Problem to work on
Identify each line below that contains the string "pose" and copy those lines. Case counts.

[Opening Provided data section]

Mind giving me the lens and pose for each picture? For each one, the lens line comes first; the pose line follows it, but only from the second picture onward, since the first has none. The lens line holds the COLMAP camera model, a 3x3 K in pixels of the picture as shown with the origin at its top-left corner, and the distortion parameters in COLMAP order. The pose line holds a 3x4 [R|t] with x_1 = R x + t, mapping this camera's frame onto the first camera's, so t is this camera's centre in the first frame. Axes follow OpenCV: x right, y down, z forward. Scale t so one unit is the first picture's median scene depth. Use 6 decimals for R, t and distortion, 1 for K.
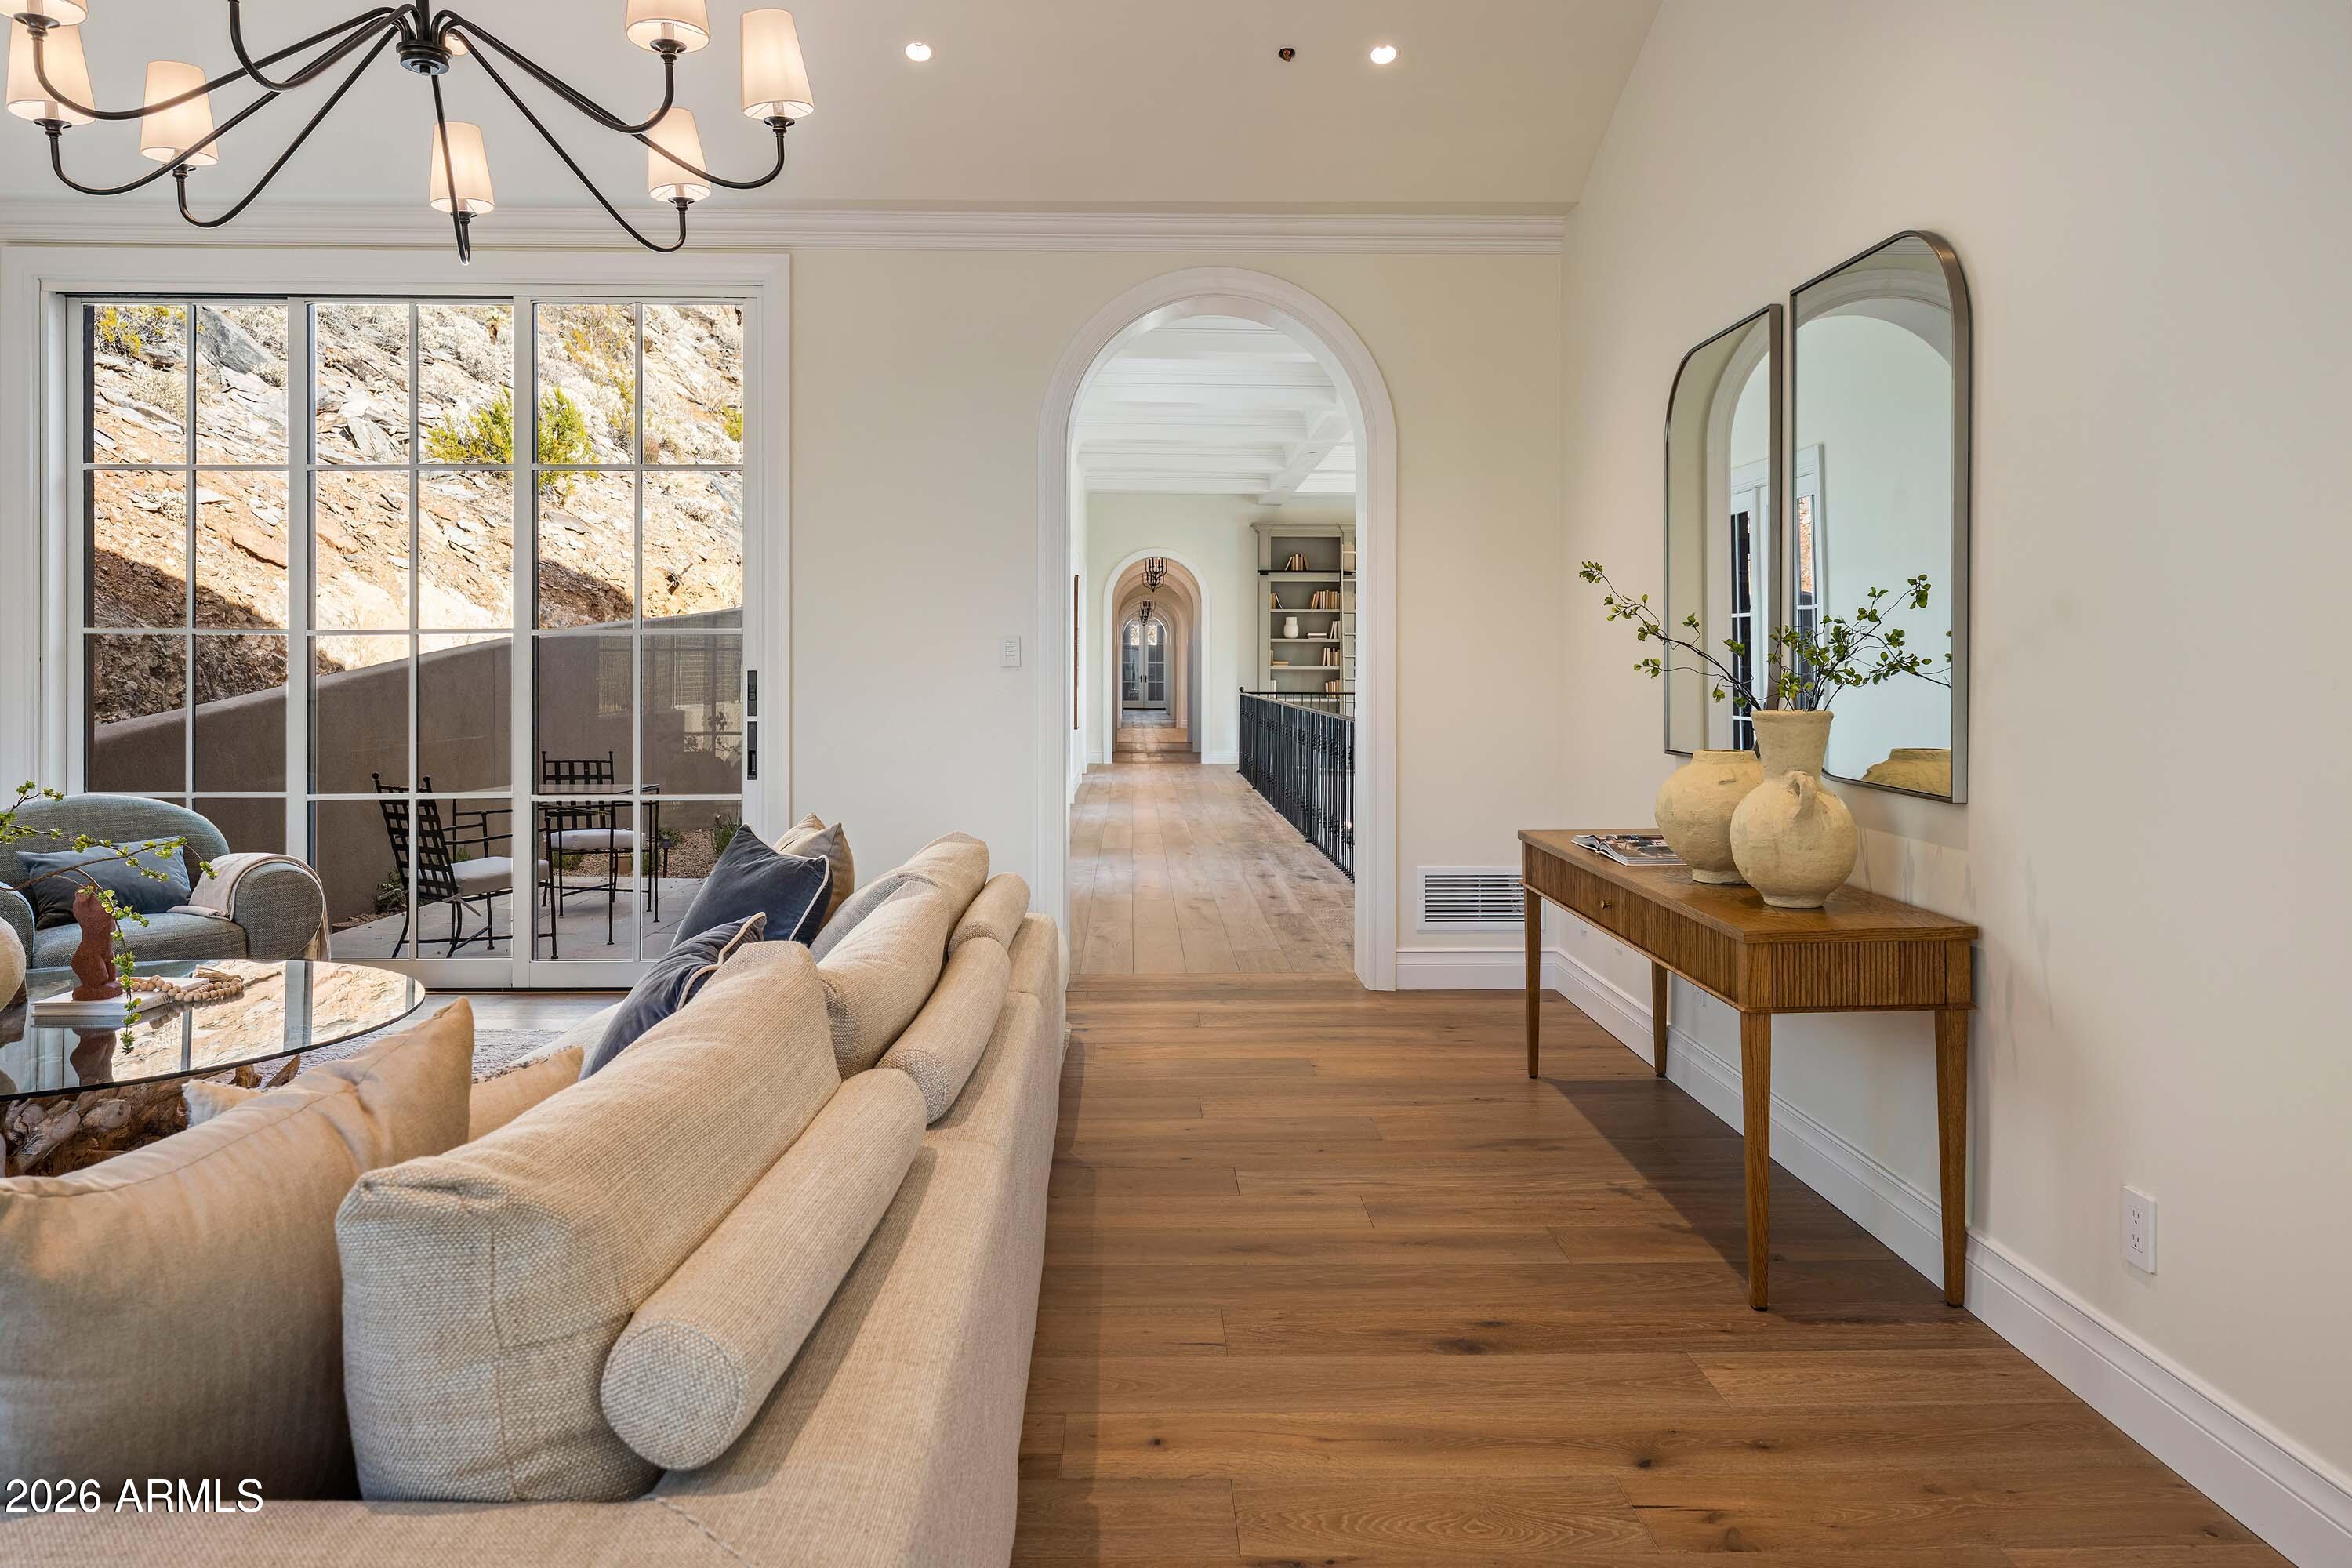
lens RADIAL K [[1599.3, 0, 1162.0], [0, 1599.3, 671.7], [0, 0, 1]] dist [0.001025, 0.000030]
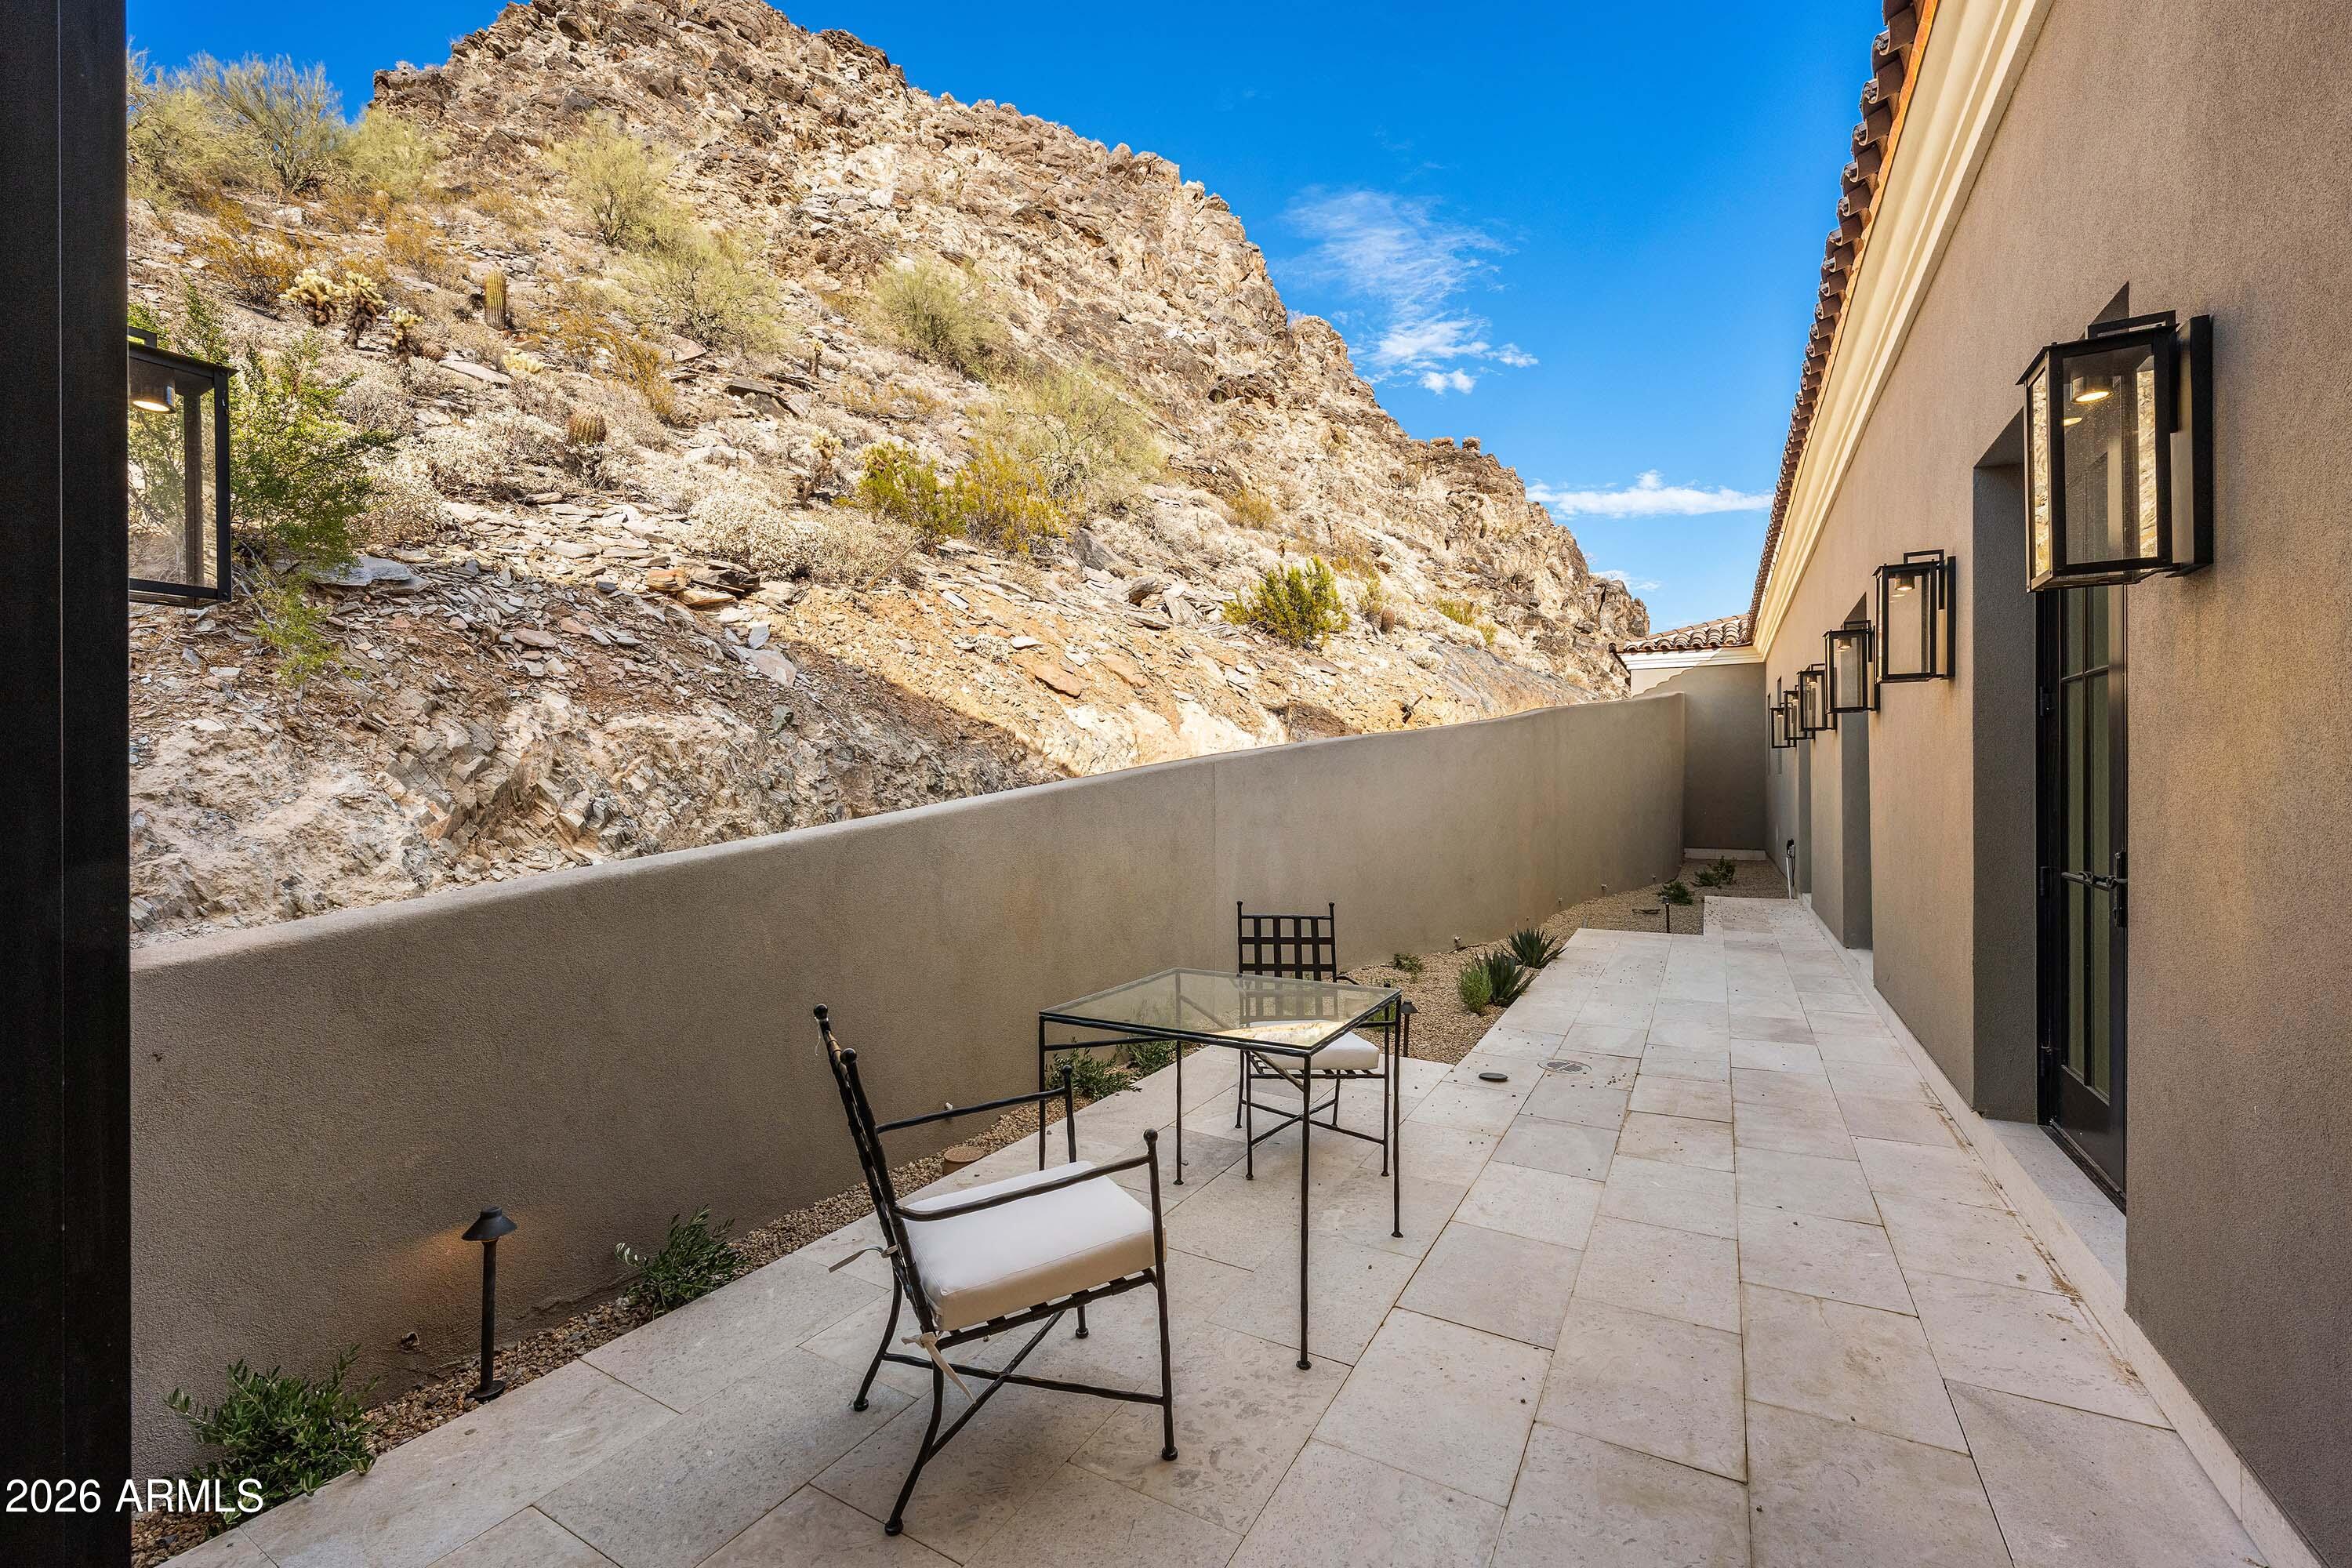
lens RADIAL K [[967.0, 0, 1170.9], [0, 967.0, 785.1], [0, 0, 1]] dist [0.000058, 0.000000]
pose [[0.861731, -0.002460, -0.507359, -0.120979], [0.002502, 0.999997, -0.000599, -0.001507], [0.507359, -0.000753, 0.861735, 0.382264]]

[Closing Provided data section]

Answer area
Mind giving me the lens and pose for each picture? For each one, the lens line comes first; the pose line follows it, but only from the second picture onward, since the first has none. The lens line holds the COLMAP camera model, a 3x3 K in pixels of the picture as shown with the origin at its top-left corner, and the distortion parameters in COLMAP order. The pose line holds a 3x4 [R|t] with x_1 = R x + t, mapping this camera's frame onto the first camera's, so t is this camera's centre in the first frame. Axes follow OpenCV: x right, y down, z forward. Scale t so one unit is the first picture's median scene depth. Use 6 decimals for R, t and distortion, 1 for K.
pose [[0.861731, -0.002460, -0.507359, -0.120979], [0.002502, 0.999997, -0.000599, -0.001507], [0.507359, -0.000753, 0.861735, 0.382264]]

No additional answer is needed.